Rentenkürzungen
Rentner gehen komplett leer aus
Leserbrief zu „Zwingendes Sozial- Moratorium“ v. 26.2.2024 v. Frau Heike Göbel
Für die Finanzierung der Bundeswehr will Minister Lindner nach Auslaufen des Sondervermögens im
Bundeshaushalt 2025 ein Zeichen setzen. U.a. fordert er ein dreijähriges Sozial- Moratorium für neue
Sozialausgaben. Daraus schließt Frau Göbel zwingend, dass sowohl die Kindergrundsicherung
gestoppt werden müsste, als auch die Haltelinie beim Rentenniveau in Höhe von 48 % nicht über
2025 hinaus verlängert werden dürfte. Für sie ist das eine „maßvolle Verkleinerung des sozialen
Netzes“. Zudem würden beide Vorhaben ja die gewünschten neuen Prioritäten in der Verteidigung
konterkarieren. Aus Rentnersicht heißt das, dass ich mit den Kürzungen meiner Rente über die
bestehenden 9 % hinaus (das ist die bereits existierende Absenkung des Rentenniveaus) ab 2026
weitere Rentenkürzungen akzeptieren soll, nicht nur wegen der demografischen Entwicklung, wie
bisher immer argumentiert wurde, sondern jetzt zusätzlich um den steigenden Wehretat
mitzufinanzieren. Das wird vor allem viele Millionen Rentnerinnen und Rentner im
Einkommensbereich der Armutsgefährdung empfindlich treffen. Zudem würden dadurch mehrere
Millionen Rentner sehr schnell den Gegenwert in Höhe von ca. 50 Euro Rentenanteil verlieren, den
sie heute für eineinhalb Jahre abgeleistete Wehrpflicht erhalten (mein Wehrsold hatte damals 69 DM
im Monat betragen!). Mit diesem eingesparten Geld soll dann also die „vernachlässigte staatliche
Kernaufgabe des Schutzes der äußeren Sicherheit“ erschlossen werden, um Frau Göbel zu zitieren.

# # # # #

- ANFORDERUNG
Was steht im Leserbrief zu Rentenkürzungen?
(a) Für wie viele Jahre fordert Minister Lindner ein Sozial-Moratorium?
(b) Bei welcher Höhe liegt die Haltelinie beim Rentenniveau?
(c) Wie viel Rentenanteil bringt eine eineinhalbjährige Wehrpflicht heute etwa ein?

- AUFGEFÜHRTE EINTRÄGE
# # # # #

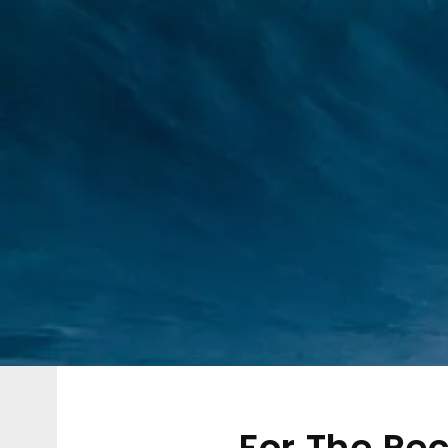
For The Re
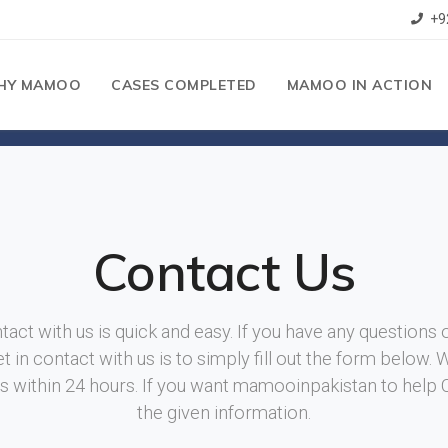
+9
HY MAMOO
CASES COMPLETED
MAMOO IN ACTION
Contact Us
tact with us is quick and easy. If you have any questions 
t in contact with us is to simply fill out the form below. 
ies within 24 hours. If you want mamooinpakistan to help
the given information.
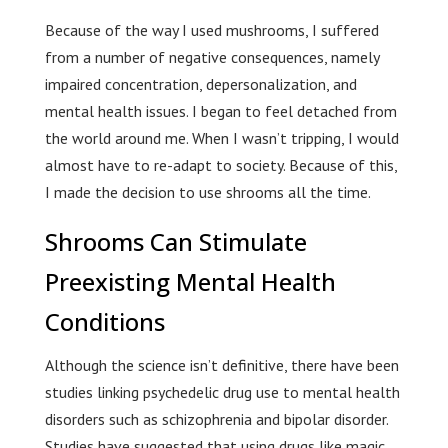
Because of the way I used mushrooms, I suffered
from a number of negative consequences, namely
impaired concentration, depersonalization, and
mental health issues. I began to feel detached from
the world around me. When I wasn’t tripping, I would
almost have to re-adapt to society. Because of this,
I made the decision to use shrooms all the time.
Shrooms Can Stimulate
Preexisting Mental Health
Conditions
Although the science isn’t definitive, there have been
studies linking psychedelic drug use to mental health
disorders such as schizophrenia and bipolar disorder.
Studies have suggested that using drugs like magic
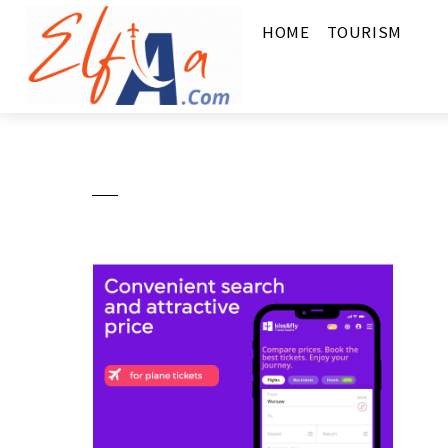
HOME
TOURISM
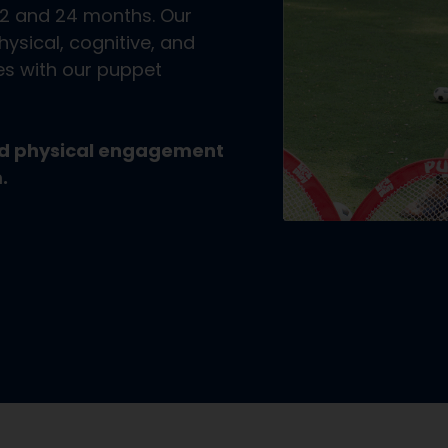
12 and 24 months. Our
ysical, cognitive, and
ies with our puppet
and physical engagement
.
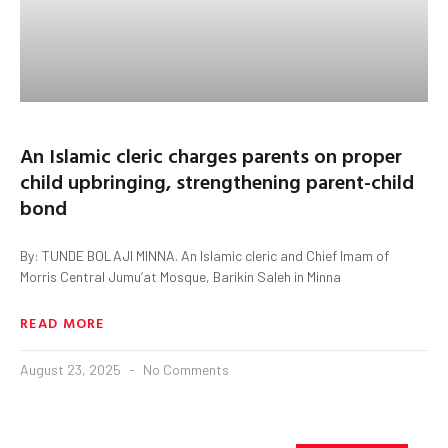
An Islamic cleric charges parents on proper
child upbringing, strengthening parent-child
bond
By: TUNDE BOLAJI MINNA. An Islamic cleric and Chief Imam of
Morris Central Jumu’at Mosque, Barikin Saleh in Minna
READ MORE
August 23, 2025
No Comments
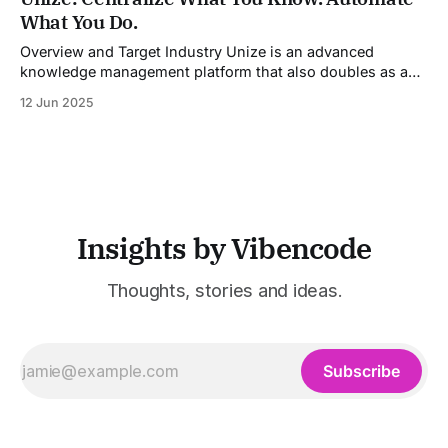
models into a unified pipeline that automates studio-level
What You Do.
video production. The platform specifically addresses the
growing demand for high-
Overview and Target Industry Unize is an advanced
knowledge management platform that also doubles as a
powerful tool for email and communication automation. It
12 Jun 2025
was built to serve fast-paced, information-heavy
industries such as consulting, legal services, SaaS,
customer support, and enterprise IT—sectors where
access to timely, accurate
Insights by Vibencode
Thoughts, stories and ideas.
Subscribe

# # # # #

- ANTWORT
(a) Für drei Jahre.
(b) Bei 48 %.
(c) Etwa 50 Euro.